Top of INFORMATION

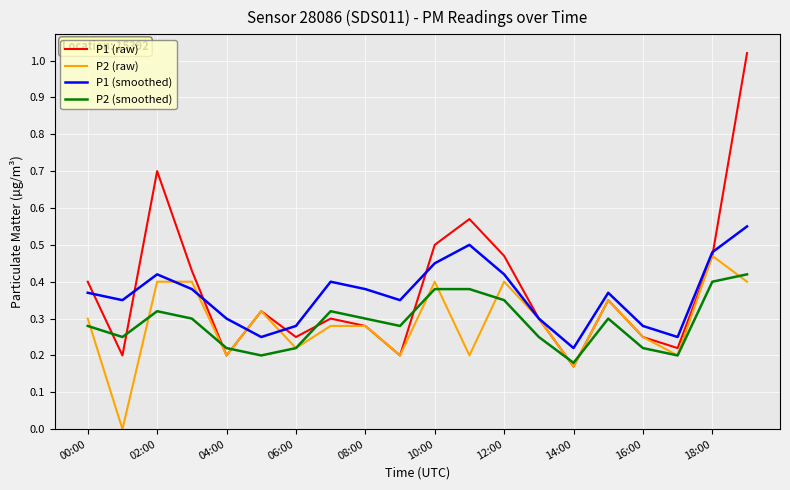

Which series has the widest spread of values?

P1 (raw)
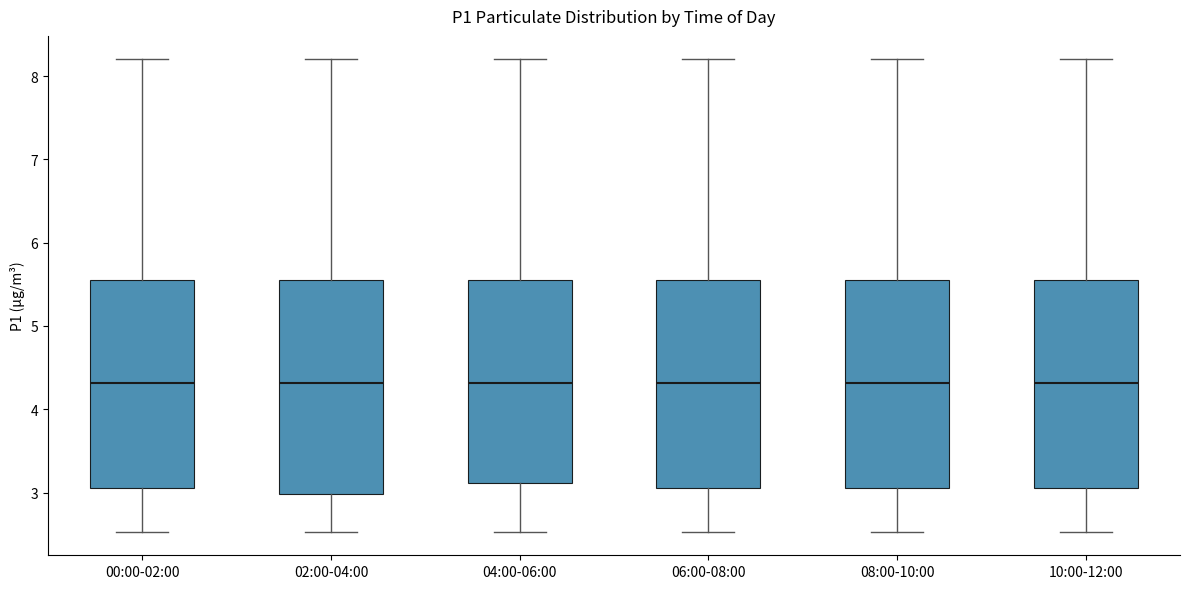

Where does the lower whisker of the box for 10:00-12:00 end on the y-axis? The values are not printed on the chart, so give them approximately, as read against the axis.

2.5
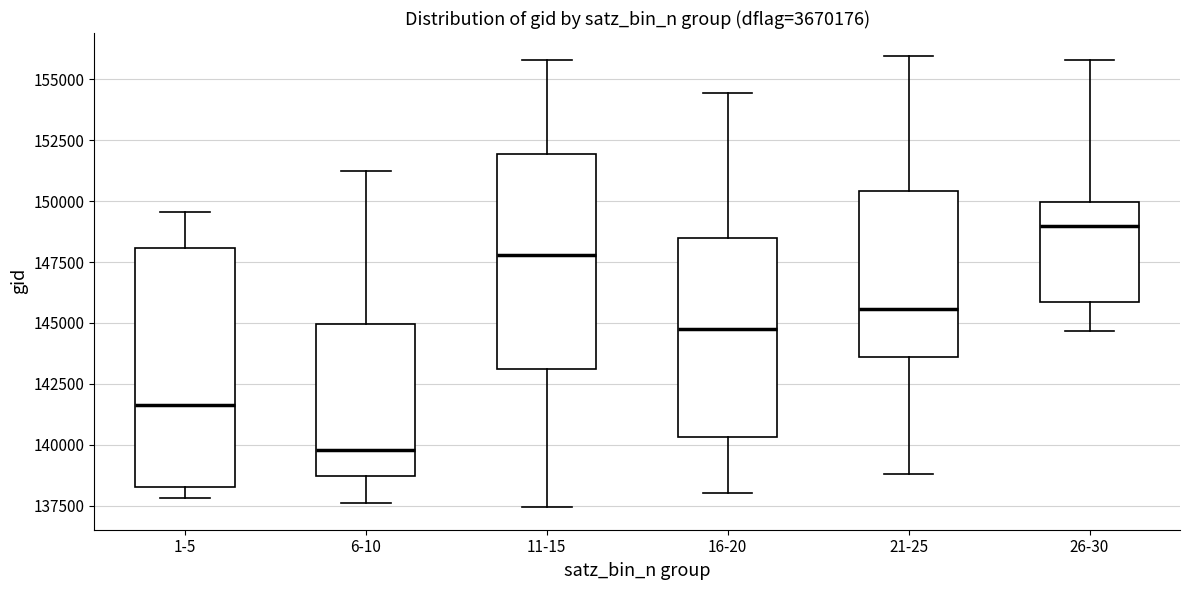

Which box is the tallest, from its lower edge to its upper edge?

1-5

Bottom of INFORMATION

• **EXERCISE INSTRUCTIONS**
Copy out all of the data above word for word, leaving out the pictures.

• **ANSWER BELOW**
Which series has the widest spread of values?

P1 (raw)

Where does the lower whisker of the box for 10:00-12:00 end on the y-axis? The values are not printed on the chart, so give them approximately, as read against the axis.

2.5

Which box is the tallest, from its lower edge to its upper edge?

1-5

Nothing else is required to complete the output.